8 July 2015

Die Entführung aus dem Serail at Glyndebourne

Glyndebourne had a thing for lesser known Mozart operas and I did too after seeing Bastien and Bastienne at Grimeborn in 2012 and La finta giardiniera at Glyndebourne last year. Some friends that we had taken to Glyndebourne several times before were interested in seeing Die Entführung aus dem Serail too so we were the usual foursome.

We decided to go for cheap seats for this one knowing that we could hear the music clearly wherever we sat. The seats we got in the ballot were Blue Circle Box 15 and 16, that was four seats at a miserly £50 each. There were some drawbacks with the seats. The view of the stage was fine but the view of the supertitles was obstructed which meant that I had to wriggle in my seat a little to read all the text. A small price to pay for a small price.

Despite all of us being regular visitors to Glyndebourne we did the walk around the garden thing and enjoyed it immensely despite its familiarity.

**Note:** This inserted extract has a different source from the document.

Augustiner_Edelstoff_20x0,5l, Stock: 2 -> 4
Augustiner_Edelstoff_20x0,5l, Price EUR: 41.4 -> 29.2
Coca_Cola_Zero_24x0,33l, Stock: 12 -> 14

We also enjoyed the other familiar habits like the tea and cake on arrival and, obviously, the sparkling wine with the main meal during the long interval. The opera at Glyndebourne is a great attraction but it is everything else that goes with it that makes it an event.

Die Entführung aus dem Serail translates to The Abduction from the Seraglio and concerns two women who had been abducted by by a Turk and the two men trying to get them back. In the way was the abductor and his burly servant. Despite the premise it was actually a comic opera and one with a heart too. The men's plots to get the women back were amateurish and easily foiled while the Turkish servant had problems with his wife in the kitchen.

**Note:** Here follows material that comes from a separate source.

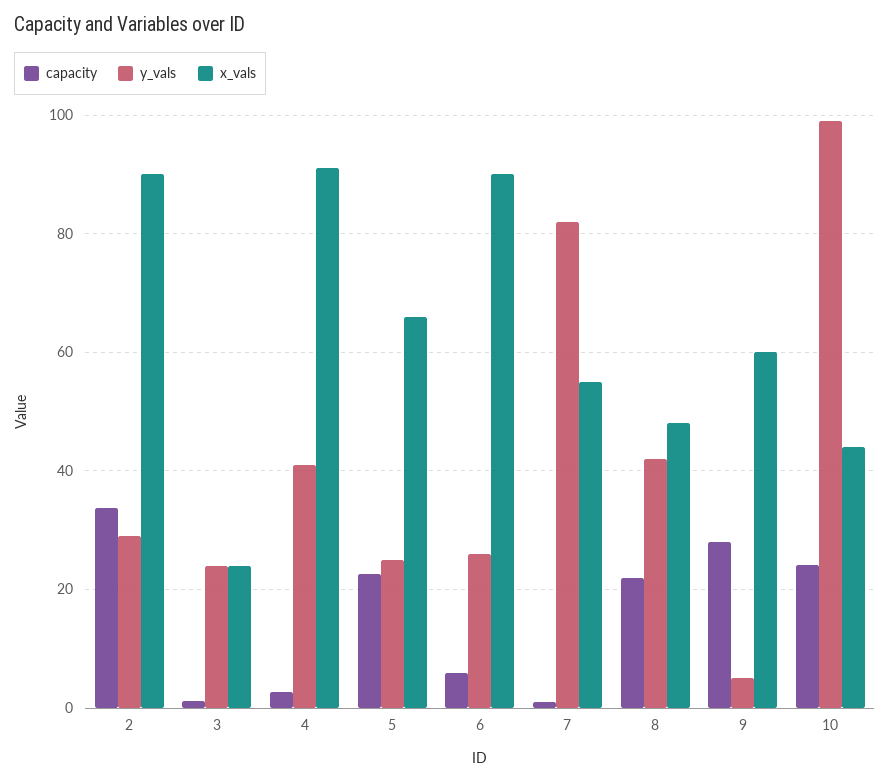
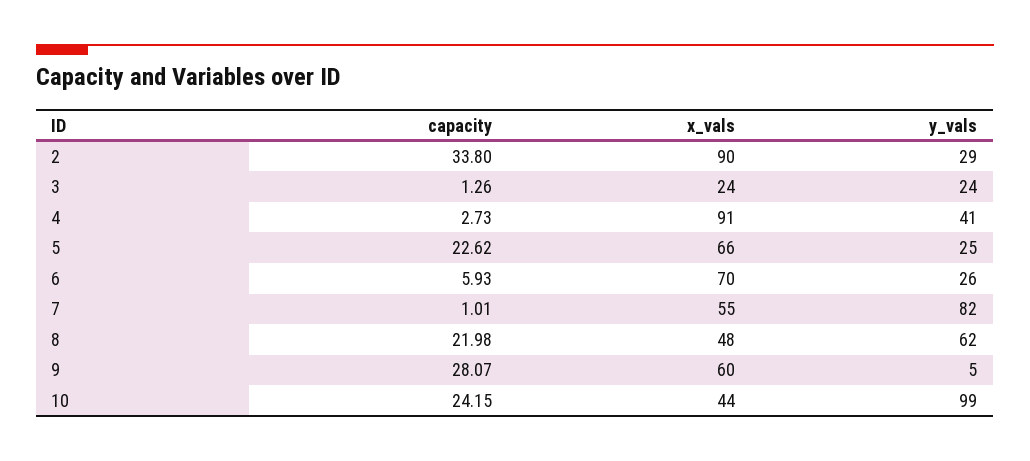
x_vals, 6: 90 -> 70
y_vals, 8: 42 -> 62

The style of the opera was singspiel, or sing-play, which is to say that the narrative was spoken and punctuated with the songs. It's a perfectly valid form of opera and while that meant that it had less music than one that was fully sung it also meant that the plot was easier to follow. The songs were pretty enough, they were written by Mozart, and the whole thing was rather jolly.

The heart bit came at the end when the big bad Turk turned out not to be such a baddy after all and, even better, he made a point of behaving better than the Europeans had behaved to him. And they all lived happily ever after (apart from the servant).

After the opera there was time for a coffee and a chat while others queued to get out of the car park.

This day at Glyndebourne, like so many others, ran from about 3pm to 10pm, and was a wonderful day, like so many others.